Thursday, November 10, 2011

Consuming vs. Creating

Every day we have an opportunity to consume or to create.

Consuming promises to satisfy the desire that only living out our original design as mini-creators can really do. Will we use our faculties to create something new? or just ingest someone else's ingenuity? One requires action & intention that pays off - the other passivity that only leads to more laziness and malaise.

These thoughts have been rumbling around in my old noggin' for the last year or so.

It really is quite amazing what little we can be satisfied with...I'll spend hours reading magazines & status updates, watching mediocre shows or movies chock full of stuff I don't even like, just undiscerningly eating whatever's placed before me; and then mere minutes on writing or creating something new and I like to think that's a passion of mine. Are we just that prone to walk the easiest path?

Our culture certainly doesn't help me cultivate my creativity -- we are wired to want and the catalogs and ads and signage all feed on that. American ad world (of which-full disclosure- I am guilty in my profession of advancing) is structured around all of us believing that our core identity is consumer. Life plus product or service being sold is better. That's what I have to believe, but it's never couched that way...it's couched as the 'good life' will be realized through buying the product-nay, the dream being sold. The reality is that even if we are consuming, we DO end up creating in our minds as we imagine a world that is perfect here.

I was thinking more on this the other day because of the book I've been reading lately On Paradise Drive by David Brooks.
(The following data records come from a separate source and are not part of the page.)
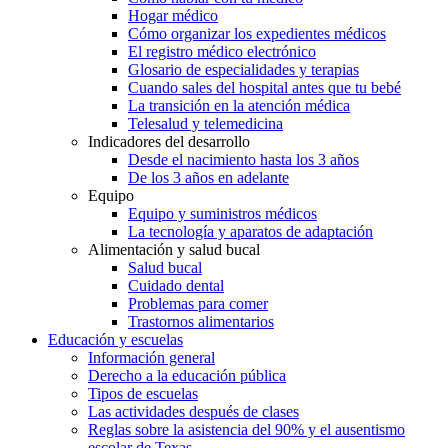
Hogar médico
Cómo organizar los expedientes médicos
El registro médico electrónico
Glosario de especialidades y terapias
Cuando sales del hospital antes que tu bebé
La transición en la atención médica
Telesalud y telemedicina
Indicadores del desarrollo
Desde el nacimiento hasta los 3 años
De los 3 años en adelante
Equipo
Equipo y suministros médicos
La tecnología y aparatos de adaptación
Alimentación y salud bucal
Salud bucal
Cuidado dental
Problemas para comer
Trastornos alimentarios
Educación y escuelas
Información general
Derecho a la educación pública
Tipos de escuelas
Las actividades después de clases
Reglas sobre la asistencia del 90% y el ausentismo
escolar de Texas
I'm continuing with my American cultural criticism "pseudo class" of sorts. In it Brooks discusses what makes Americans and their spirit unique, from life in the suburbs, to higher learning, spirituality and our shopping sprees - and through it all he discovers our uniqueness lies in our striving, our desiring to move forward and improve. There's something engrained in our spirit, our American psyche that says "Life can be better, we can improve" and that drives us...but we rarely notice that it robs us of contentment in the present. We don't think about how life is only lived in the now, not tomorrow.

This passage was especially enlightening - He's speaking on what happens as we do something as simple as read a magazine:
"What people are doing as they page through these magazines is this: They are enjoying the longing. They are constructing fantasies of what their lives might be like, using the goods and images they see in these magazines. They are not there yet, and in truth they may never get there, but they get pleasure from bathing in the possibility of what might be, of sloshing about in the golden waters of some future happiness. They achieve a transubstantiation of goods, using products and gear to create a magical realm in which all is harmony, happiness, and contentment, in which they can finally relax, in which their best and most admirable self will emerge at last."
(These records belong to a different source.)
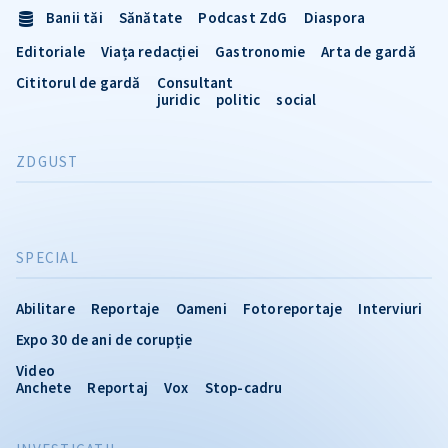
Banii tăi
Sănătate
Podcast ZdG
Diaspora
Editoriale
Viața redacției
Gastronomie
Arta de gardă
Cititorul de gardă
Consultant
juridic
politic
social
ZDGUST
SPECIAL
Abilitare
Reportaje
Oameni
Fotoreportaje
Interviuri
Expo 30 de ani de corupție
Video
Anchete
Reportaj
Vox
Stop-cadru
Because we have eternity in our hearts, our coveting is limitless, and our imaginations only help further this. The key is realizing how overactive your imagination is and to try and reign in the longing and desires before they develop....but our world plays on that, and our hearts are so deceitful.

6 comments:

David Wilhite said...

Thanks for sharing Scott. I've thankful to have consumed this blog post ; )

Favorite lines:
"We don't think about how life is only lived in the now, not tomorrow"
"Because we have eternity in our hearts, our coveting is limitless" (you need to copyright this or something...that is brilliant)

Scott said...

Thanks David! I appreciate it man! I plan on copyrighting many of these thoughts soon!!!

Brent said...

Really, you should copyright all of this. It's as easy as adding a copyright to the page:

"Copyright 2011 Scott Christopher"

Scott said...

don't you have to do something more official than that to copyright something? guess i should google it...

Brent said...

Actually, you don't even have to do that:

"Your work is under copyright protection the moment it is created and fixed in a tangible form that it is perceptible either directly or with the aid of a machine or device."

According to Wikipedia, prior 1989 a copyright notice was required, but no longer the case.

You do need to register your work with the US Copyright Office in order "to bring a lawsuit for infringement."

http://www.copyright.gov/help/faq/faq-general.html

Scott said...

thanks Brent...you're better than google!